Un espacio, decíamos, compartido en lo físico pero que también debe ofrecer cabida al momento interior de cada personaje. Y así lo entienden las interpretaciones. Lejos de buscar un envanecimiento prosopopéyico cada uno de los artistas convocados en escena se muestra a partir del dolor y el conflicto interno. De este modo, Tina Sáinz es una Enone que sirve de apoyo a Fedra, que la escucha y la protege ante todo y todos con firmeza y cariño. Juan Fernández nos sorprende con un Teseo que persiste en mantener su rango y las obligaciones que se le atribuyen sin negarnos ni sus reacciones ni su pesar, especialmente en su relación con su hijo primogénito. Eneko Sagardoy convence y persuade con su Acamante y su consternación al descubrir a la mujer que ocupa el lugar que le atribuía a la figura materna. A su vez, Críspulo Cabezas se transforma un un Hipólito vigoroso en lo físico y atrapado entre sus obligaciones como príncipe y su verdadera vocación de vivir libre en un espacio natural, aportando siempre matices tan frondosos como los bosques por los que transita su personaje. Todos ellos mantienen una elocución no solo creíble sino portadora del particular lirismo y perceptibilidad del autor.

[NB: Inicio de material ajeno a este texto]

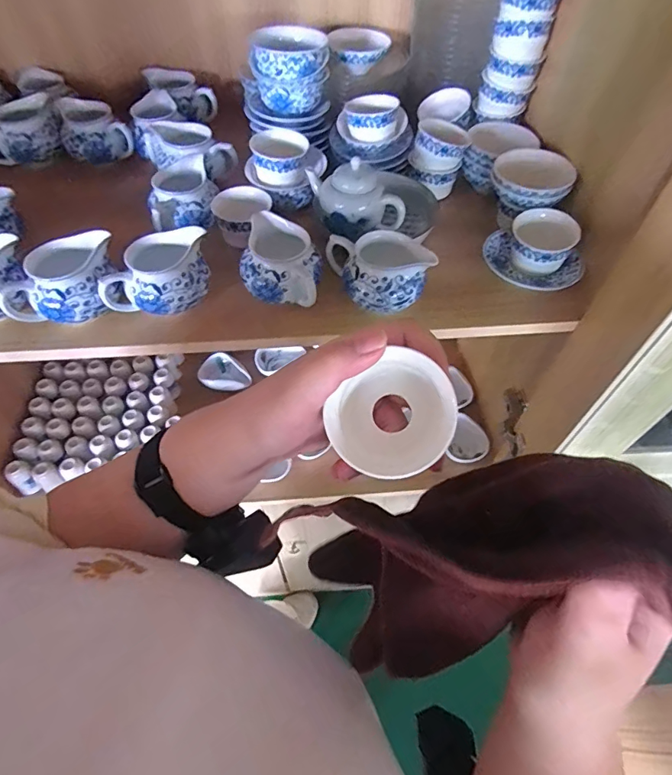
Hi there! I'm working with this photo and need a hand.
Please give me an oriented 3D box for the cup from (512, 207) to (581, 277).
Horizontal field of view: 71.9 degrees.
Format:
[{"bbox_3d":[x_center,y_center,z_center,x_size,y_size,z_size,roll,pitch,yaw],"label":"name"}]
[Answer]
[{"bbox_3d":[0.213,-0.152,0.481,0.062,0.041,0.061,1,55,-1],"label":"cup"}]

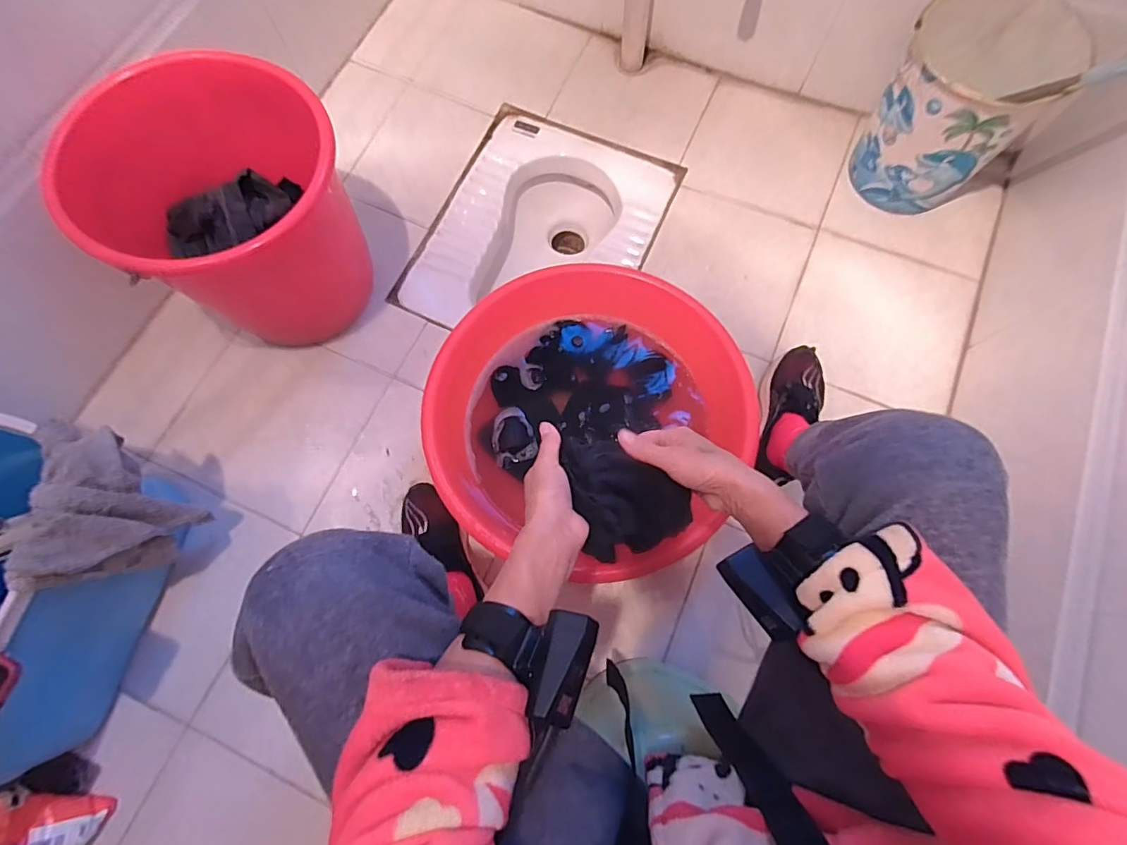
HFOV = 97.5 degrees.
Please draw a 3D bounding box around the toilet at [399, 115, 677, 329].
[{"bbox_3d":[-0.041,-0.360,1.102,0.413,0.207,0.524,22,76,6],"label":"toilet"}]

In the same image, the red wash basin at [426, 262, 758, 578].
[{"bbox_3d":[0.033,-0.006,0.786,0.454,0.170,0.444,0,74,0],"label":"red wash basin"}]

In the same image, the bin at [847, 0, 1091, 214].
[{"bbox_3d":[0.681,-0.559,0.890,0.266,0.270,0.246,0,74,0],"label":"bin"}]

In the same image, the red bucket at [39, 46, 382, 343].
[{"bbox_3d":[-0.493,-0.323,0.789,0.289,0.346,0.332,44,79,11],"label":"red bucket"}]

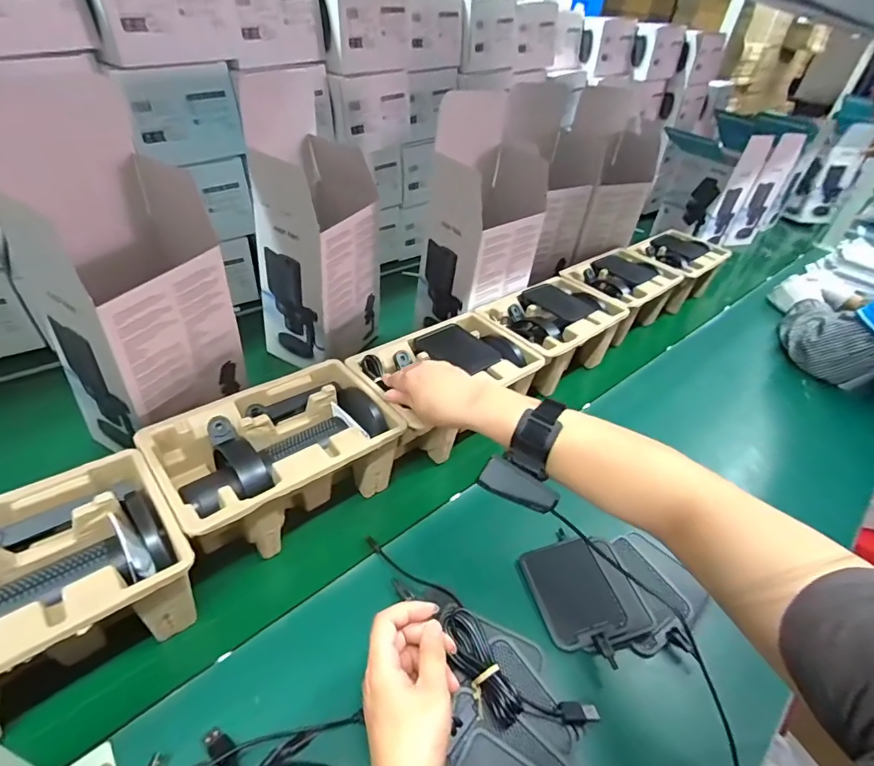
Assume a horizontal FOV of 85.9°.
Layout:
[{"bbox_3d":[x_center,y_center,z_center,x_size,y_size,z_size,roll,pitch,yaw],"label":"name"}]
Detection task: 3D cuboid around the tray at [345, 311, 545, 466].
[{"bbox_3d":[0.010,0.006,0.625,0.225,0.105,0.143,-24,48,-34],"label":"tray"}]

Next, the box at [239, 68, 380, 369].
[{"bbox_3d":[-0.168,-0.186,0.668,0.134,0.306,0.154,21,40,17],"label":"box"}]

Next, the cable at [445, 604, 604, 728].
[{"bbox_3d":[0.059,0.245,0.381,0.134,0.029,0.052,24,41,21],"label":"cable"}]

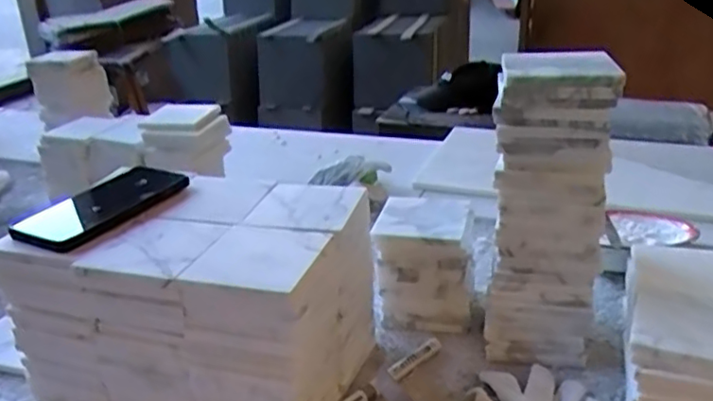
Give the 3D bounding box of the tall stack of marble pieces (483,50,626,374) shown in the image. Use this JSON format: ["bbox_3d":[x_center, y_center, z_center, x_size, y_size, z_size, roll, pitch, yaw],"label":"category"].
[{"bbox_3d":[0.192,0.019,0.632,0.110,0.307,0.101,10,28,28],"label":"tall stack of marble pieces"}]

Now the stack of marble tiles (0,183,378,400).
[{"bbox_3d":[-0.156,0.101,0.641,0.304,0.184,0.217,5,26,19],"label":"stack of marble tiles"}]

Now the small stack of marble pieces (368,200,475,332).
[{"bbox_3d":[0.081,0.075,0.741,0.109,0.130,0.104,3,25,10],"label":"small stack of marble pieces"}]

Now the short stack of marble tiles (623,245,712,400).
[{"bbox_3d":[0.324,0.122,0.611,0.106,0.105,0.240,7,27,22],"label":"short stack of marble tiles"}]

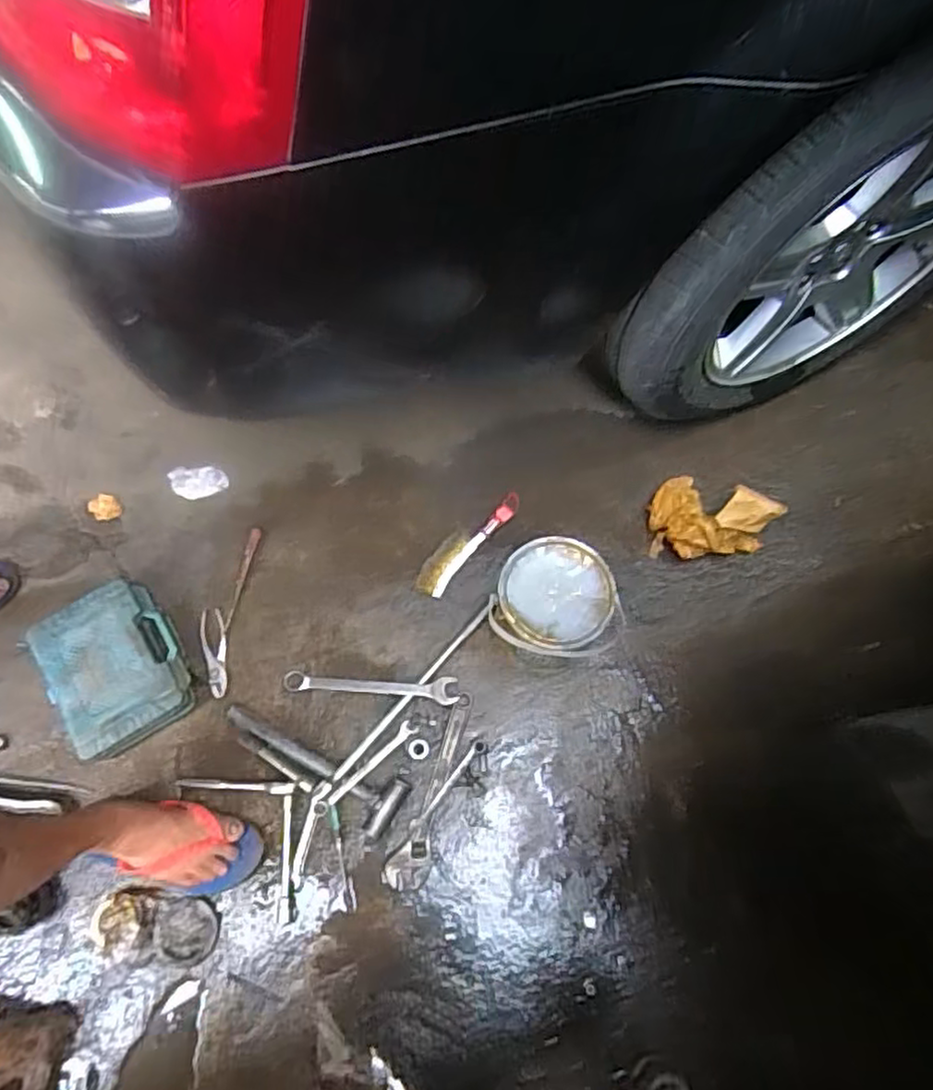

Y llegamos a Fedra. Hablar de este personaje y en este teatro es algo que puede llegar a sobrepasarnos. Desde 1924, con la visita de la compañía francesa de Madeleine Roch y Jean Yonnel, hasta el montaje que nos ocupa, han sido varias las intrépidas que se han enfrentado a este personaje. Actrices que lo han sido en estas tablas y otra, ligada para siempre a las pilastras de esta casa, que triunfó y nos sobrecogió fuera, hasta hacer germinar en nuestro interior (y en forma de la rosa que le servía también de nombre), la esencia de esta fémina y de su osadía y determinación. Aquí y hoy, encontramos a Lolita Flores. Y, como con su Colometa, no solo le aplaudimos el esfuerzo (y, por supuesto, el resultado) sino que le agradecemos su valentía y coraje. Con esta Fedra, re-aprendemos que si de algo somos reinas es de nuestro amor. Verla, escucharla y sentirla es equivalente a no avergonzarse nunca jamás por querer a nadie. También de atrevernos a hacerlo y a asumir todas sus consecuencias. Desde su primera aparición en escena nos enamora con el tono suave y la cadencia con la que dice el texto. Con ella, aprehendemos que el amor no se instruye y no se controla. Que cuando se quiere no hay etiquetas que valgan y clasifiquen nuestro afecto y nuestra pasión. La actriz, hace que sintamos cada gesto y cada caricia imaginada sobre su piel en la nuestra propia. Mantiene el ardor, el ímpetu y la vehemencia siempre a través de la poética de Bezerra, hasta ese grito final, que es estallido e inmolación. Con Lolita aprendemos, recordamos, nos atrevemos y nos estremecemos. Sin arrepentimiento, deseamos convertimos en su Hipólito para poder ser el objeto de tan desaforado, arrebatado y delirante frenesí.

Finalmente, nos gustaría sumarnos al recuerdo hacia Manuel Veiga. Por motivos diversos, el que esto escribe se ve incapaz de disociar esta propuesta de la mirada con la que el querido artista ilustró y me describió tanto a la protagonista como a toda la función. A veces (las mejores), el teatro no solo se ve con la propia mirada, sino que su calado se complementa y amplía cuando se tiene la oportunidad de observarlo a través de la hermosa y privilegiada visión de algunos compañeros de viaje. Así pues, y una vez más, ¡gracias, Manuel!